**Excerpt**
--------------------------------------------------
Curry v. Travelers Indem. Co.

Decision Date22 November 1989
Docket NumberCiv. A. No. H87-0239(W).
PartiesJames W. CURRY, Plaintiff, v. The TRAVELERS INDEMNITY COMPANY, Defendant.
CourtU.S. District Court — Southern District of Mississippi

Sam H. Buchanan, Jr., Watson & Buchanan, Hattiesburg, Miss., for plaintiff.

J. Price Coleman, Daniel, Coker, Horton & Bell, Jackson, Miss., for defendant.

MEMORANDUM OPINION AND ORDER

WINGATE, District Judge.

Before the court are two motions: a motion by the defendant, The Travelers Indemnity Company (hereinafter Travelers), for summary judgment and a cross-motion by the plaintiff, James Curry, also for summary judgment, both pursuant to Rule 56 of the Federal Rules of Civil Procedure. In this court pursuant to diversity jurisdiction under 28 U.S.C. § 1332, this lawsuit was originally filed in the Circuit Court of Forrest County, Mississippi, and removed to this court upon motion of the defendant. The plaintiff is an adult resident citizen of Forrest County, Mississippi. The defendant is a Connecticut corporation licensed to do business in Mississippi. The issue which brings together these parties in this lawsuit is whether the plaintiff, a cab driver who was injured in the scope of his employment, may stack uninsured motorist benefits pursuant to his employer's single business automobile policy with Travelers which covered three taxis. Emphasizing that plaintiff is a second class insured and that the policy in question is a business policy covering multiple vehicles, defendant argues that Mississippi law does not recognize stacking in this instance. For the reasons set out below, the court disagrees with the defendant and grants summary judgment to the plaintiff.

Facts

At the time of the automobile accident giving rise to this lawsuit, the plaintiff, James M. Curry, was employed by the Liberty Cab Company of Hattiesburg, Mississippi, which was owned by Abraham Pack, Jr. On March 5, 1987, while driving a 1979 Chevrolet Impala taxi cab owned by Liberty Cab, plaintiff was struck from behind when stopped at the intersection of Highway 49 North and Hardy Street in Hattiesburg, Mississippi. The automobile which struck the plaintiff was driven by Jeffrey Kuhlman.

The 1979 Chevrolet Impala taxi cab, as well as two other vehicles owned by Liberty Cab, were insured by defendant Travelers under a single business automobile policy— Number 68BAP895G148-1-86. The policy provided uninsured motorist coverage, inter alia, for the named insured, Abraham Pack, and "anyone else occupying a covered auto" in the face amount of $10,000.00 for each person and $20,000.00 for each accident. Both parties concede that Jeffrey Kuhlman was an uninsured motorist.
--------------------------------------------------
**Work to complete**
- A) Which individual people does the opinion name?
- B) Duplicate the opinion's wording from "CourtU.S. District Court" to "Miss., for defendant.".
Rely only on the opinion.

Stored records
--------------------------------------------------
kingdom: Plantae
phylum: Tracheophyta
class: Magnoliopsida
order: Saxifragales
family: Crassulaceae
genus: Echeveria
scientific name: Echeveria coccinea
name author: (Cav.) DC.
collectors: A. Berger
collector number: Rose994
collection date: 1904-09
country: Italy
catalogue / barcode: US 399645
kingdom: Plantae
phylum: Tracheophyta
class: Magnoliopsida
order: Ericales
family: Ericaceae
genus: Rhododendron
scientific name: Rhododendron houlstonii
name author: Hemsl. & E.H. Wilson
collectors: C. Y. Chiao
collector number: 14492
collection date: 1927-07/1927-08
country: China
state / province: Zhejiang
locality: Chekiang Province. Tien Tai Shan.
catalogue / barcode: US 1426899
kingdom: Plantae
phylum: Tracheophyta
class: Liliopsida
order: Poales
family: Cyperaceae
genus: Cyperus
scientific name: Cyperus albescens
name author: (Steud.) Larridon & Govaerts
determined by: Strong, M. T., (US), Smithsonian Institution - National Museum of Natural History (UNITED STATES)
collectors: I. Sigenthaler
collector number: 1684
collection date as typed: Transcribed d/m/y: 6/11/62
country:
--------------------------------------------------
**Answers**
- A)
- James Curry, the plaintiff (given as James W. Curry and James M. Curry)
- Sam H. Buchanan, Jr.
- J. Price Coleman
- Wingate, District Judge
- Abraham Pack, Jr.
- Jeffrey Kuhlman

- B)
CourtU.S. District Court — Southern District of Mississippi

Sam H. Buchanan, Jr., Watson & Buchanan, Hattiesburg, Miss., for plaintiff.

J. Price Coleman, Daniel, Coker, Horton & Bell, Jackson, Miss., for defendant.